Ed Hornick was diagnosed with COVID-19 in mid-March and spent a night in a London ER where he was living at the time.
But the virus continues to plague him with memory loss, brain fog and constant fatigue.
"It's been three months now, why haven't I gotten better, why am I still fatigued, why do my lungs still hurt even though i'm testing negative," Hornick said.
The 40-year-old online news editor is hardly alone.
As many as 5-15% of patients are dealing with lingering issues according to experts at the Mount Sinai Health System
"This is a real thing, our data categorically shows it's a real thing," David Putrino said.
Putrino is a doctor of neuroscience and the Director of Rehabilitation Innovation at Mount Sinai.
"These individuals are experiencing fatigue, dizziness, nausea, GI symptoms, pain ... spine and chest," Putrino said.
To help these long haulers, Mount Sinai opened the first of its kind center for post-COVID-19 care in Union Square.
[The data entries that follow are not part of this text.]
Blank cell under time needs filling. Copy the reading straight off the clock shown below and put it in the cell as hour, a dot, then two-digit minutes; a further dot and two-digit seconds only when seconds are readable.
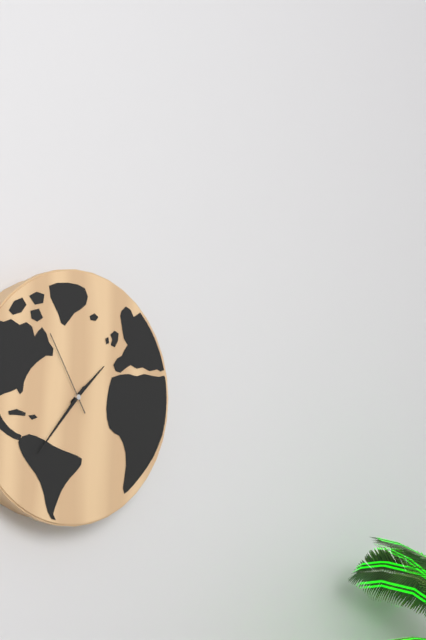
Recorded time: 1.37.55
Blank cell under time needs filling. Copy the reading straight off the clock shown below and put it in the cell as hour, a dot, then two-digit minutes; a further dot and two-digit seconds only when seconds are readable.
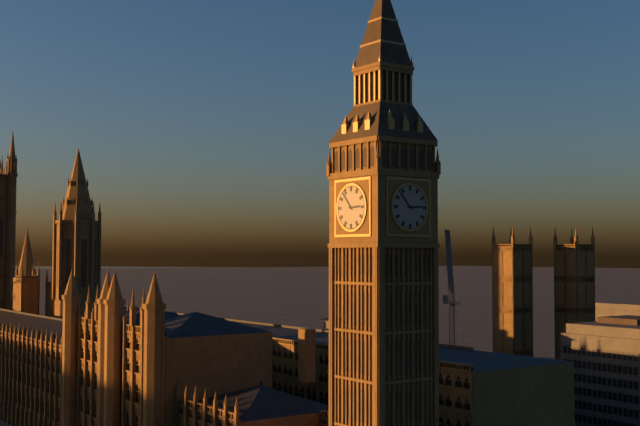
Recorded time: 2.53
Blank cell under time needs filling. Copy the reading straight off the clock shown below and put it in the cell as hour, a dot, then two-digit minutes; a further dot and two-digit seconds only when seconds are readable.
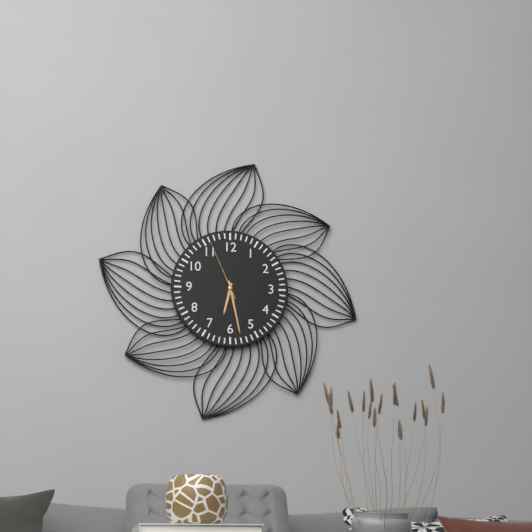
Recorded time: 6.28.56
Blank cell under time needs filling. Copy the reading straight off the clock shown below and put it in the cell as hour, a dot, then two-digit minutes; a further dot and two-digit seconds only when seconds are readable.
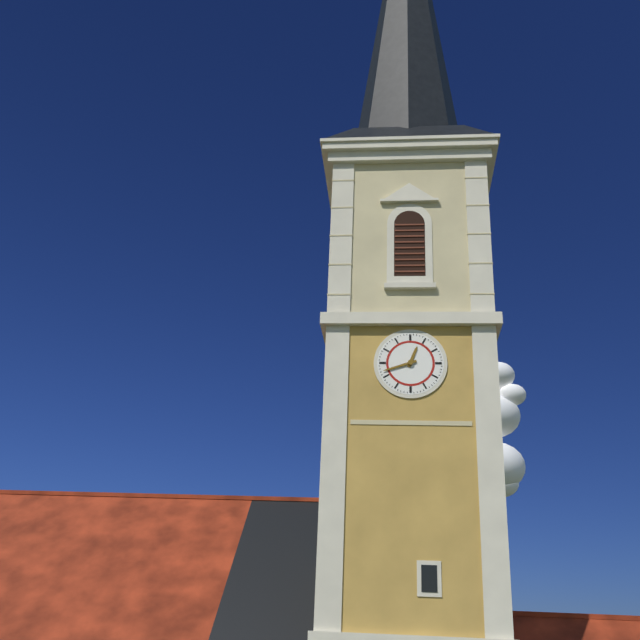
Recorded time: 12.42
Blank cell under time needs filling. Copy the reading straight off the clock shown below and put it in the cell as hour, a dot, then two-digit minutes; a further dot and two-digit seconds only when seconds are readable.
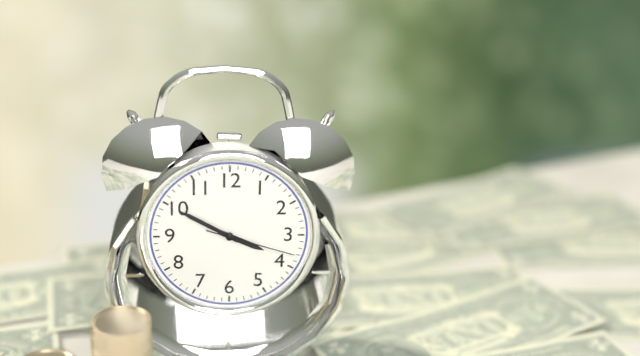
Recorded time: 3.50.18
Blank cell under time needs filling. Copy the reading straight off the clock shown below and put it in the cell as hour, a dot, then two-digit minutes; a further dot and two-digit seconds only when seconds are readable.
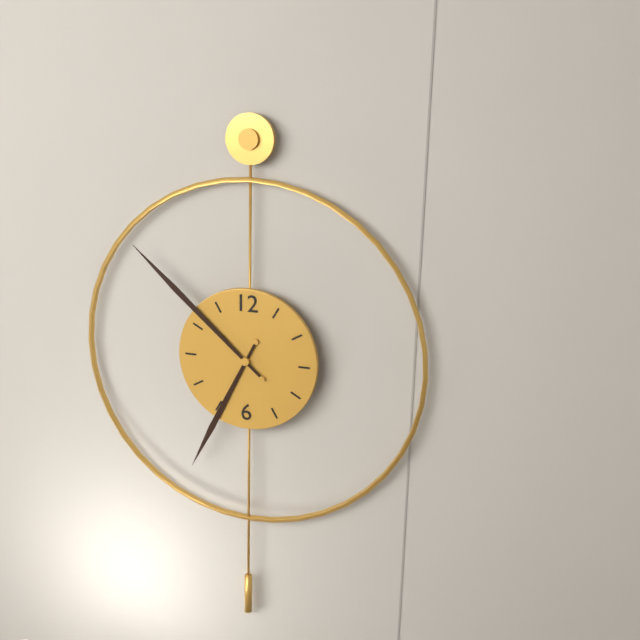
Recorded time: 6.52
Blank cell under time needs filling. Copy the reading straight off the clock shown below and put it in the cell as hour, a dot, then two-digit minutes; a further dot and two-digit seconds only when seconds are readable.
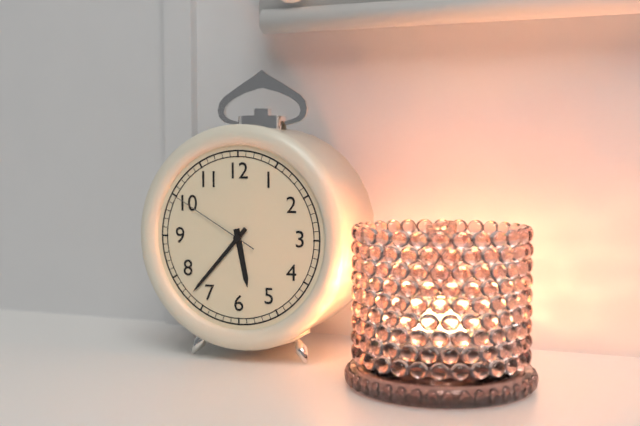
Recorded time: 5.37.50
"Everyone is coming together from all specialities to discuss the best way to manage these people who are coming in with all over the map symptoms," Putrino said.
It turns out that many of these patients skew younger.
The median age is about 36-38 years old, and in most cases, they didn't have a severe case of COVID-19.
Which shows that there is still so much we don't know about this virus.
"So many stories have been focused on people dying and being on ventilators," Hornick said. "What happens when you're a long hauler like me?"
Hornick wants to not only find out, but he hopes to get better by enrolling in the new post-COVID-19 care center in the next several weeks.